◆ Exercises to complete:
a. In the autumn warming post, reproduce verbatim the passage that begins at the words "To investigate the" and stops after the words "78% of the time.".
b. List every hyphenated range of years that appears in the autumn warming post.
c. According to the autumn warming post, how did the share of time with winds of 10 knots or stronger change at Barrow in October between the two periods compared?

◆ Passage provided:
++++++++++

Friday, August 29, 2014

Autumn Warming - Part 2

Last week I examined the timing of the remarkable autumn warming that has affected Barrow in the past 12 years, and I showed that an October peak in unusual warmth has been observed not only at Barrow but throughout the northern part of Alaska.  Brian showed that the warming also extended down to the Bristol Bay region.  My original hypothesis that this is mainly an effect of the reduced autumn sea ice coverage in the Arctic proved a bit controversial, as readers suggested that changing wind patterns could also be responsible; so I've been thinking about further analysis that could shed light on the subject.

To highlight the issue again, below are charts showing the October mean temperature anomaly at Barrow and Fairbanks, relative to the 1981-2010 normal.  Barrow has seen a most extraordinary change since 2002, with October temperatures well above normal every year and with very little interannual variability compared to earlier years.  The warming has been less pronounced at Fairbanks, but is still quite noticeable, with 6 of the 12 most recent years being more than 5 °F above normal.

To investigate the cause of the warming at both locations, I first looked at changes in the distribution of 850 mb wind direction in October (see below).  At Barrow the changes between 1981-2001 and 2002-2013 were fairly small, with the more recent period seeing winds from the east more often.  There was also a small increase in the frequency of southwesterly and westerly winds, and a small decrease in the frequency of northwesterly flow.  Note that the area under the curves is not the same, because winds of 10 knots or stronger increased in frequency from 68% to 78% of the time.

The October changes at Fairbanks are more noticeable, as winds from compass headings between 120° and 240° have increased at the expense of winds from the west and from the east.  In and of itself this would be consistent with overall warming, as warmer air from the south is transported to Fairbanks a greater percentage of the time.

However, this is not the end of the story.  The scatter plots below show the relationship between wind direction and temperature anomaly at Fairbanks, for the 1981-2001 period (blue dots) and the 2002-2013 period (red dots).  The blue and red lines show the median temperature anomaly for each period, based on wind direction windows of +/- 10 degrees (and with a minimum count of 10 events to calculate a median).  The top chart shows the relationship for surface temperature, and the bottom chart shows the relationship for 850 mb temperature.  Remarkably, the results indicate that surface and 850 mb temperatures have warmed similarly regardless of the direction of the 850 mb wind; there are some subtle differences in the amount of warming depending on wind direction, but overall the warming is quite uniform.

++++++++++

◆ Data extract:
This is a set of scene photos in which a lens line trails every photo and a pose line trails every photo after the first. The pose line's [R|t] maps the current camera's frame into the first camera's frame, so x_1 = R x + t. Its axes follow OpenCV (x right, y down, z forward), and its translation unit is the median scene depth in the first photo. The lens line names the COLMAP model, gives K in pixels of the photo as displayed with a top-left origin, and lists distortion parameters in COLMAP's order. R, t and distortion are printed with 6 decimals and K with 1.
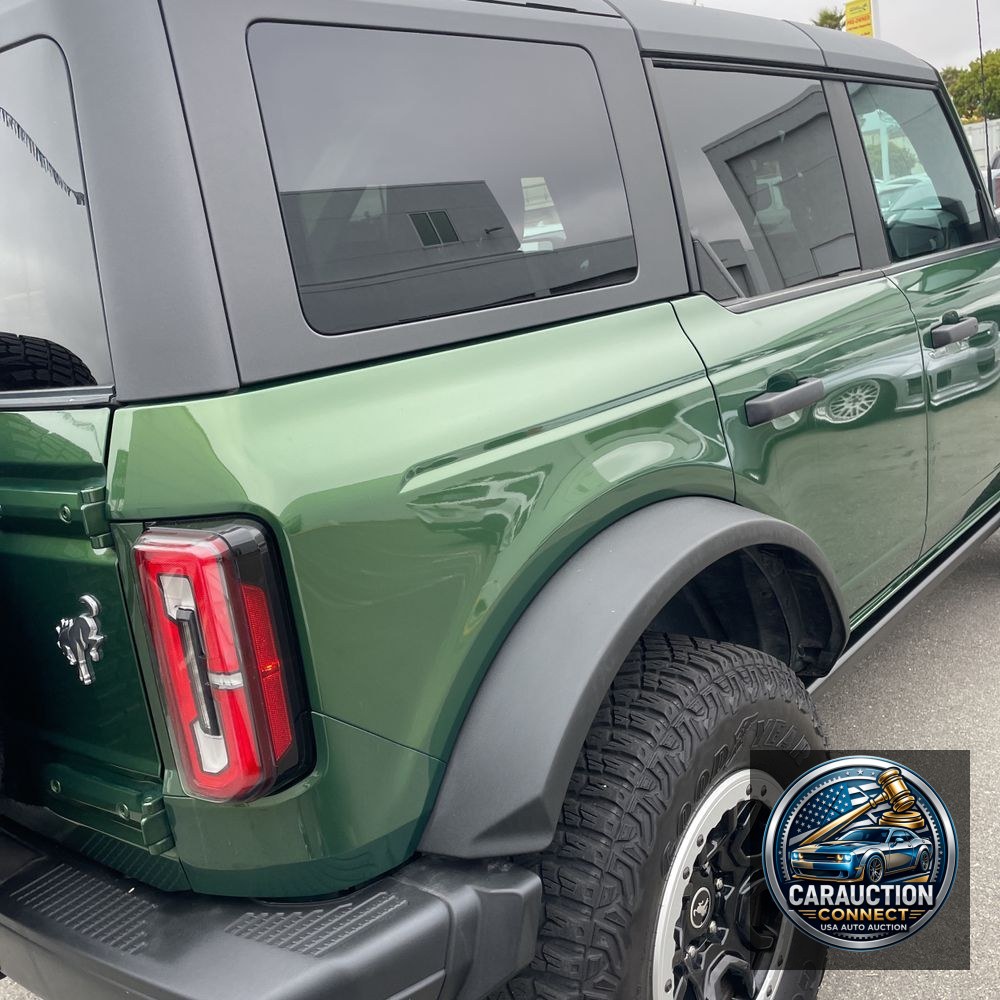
lens RADIAL K [[1020.3, 0, 500.0], [0, 1020.3, 500.0], [0, 0, 1]] dist [0.120973, -0.193390]
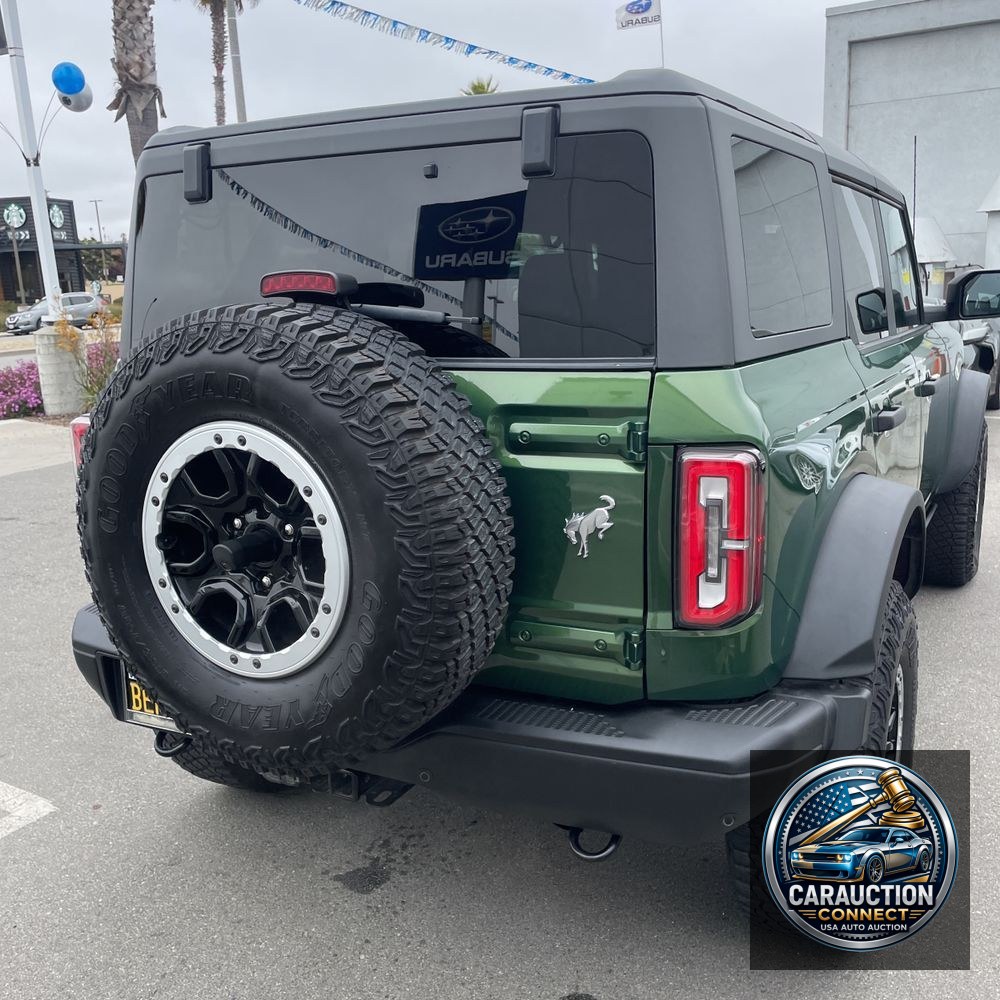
lens RADIAL K [[1033.6, 0, 515.5], [0, 1033.6, 495.0], [0, 0, 1]] dist [0.116691, -0.171263]
pose [[0.965436, 0.062799, 0.252962, -0.904879], [-0.050258, 0.997180, -0.055741, 0.182614], [-0.255749, 0.041101, 0.965869, -0.421209]]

++++++++++

◆ Responses per task:
a.
To investigate the cause of the warming at both locations, I first looked at changes in the distribution of 850 mb wind direction in October (see below).  At Barrow the changes between 1981-2001 and 2002-2013 were fairly small, with the more recent period seeing winds from the east more often.  There was also a small increase in the frequency of southwesterly and westerly winds, and a small decrease in the frequency of northwesterly flow.  Note that the area under the curves is not the same, because winds of 10 knots or stronger increased in frequency from 68% to 78% of the time.

b.
1981-2010
1981-2001
2002-2013

c. It increased from 68% to 78% of the time.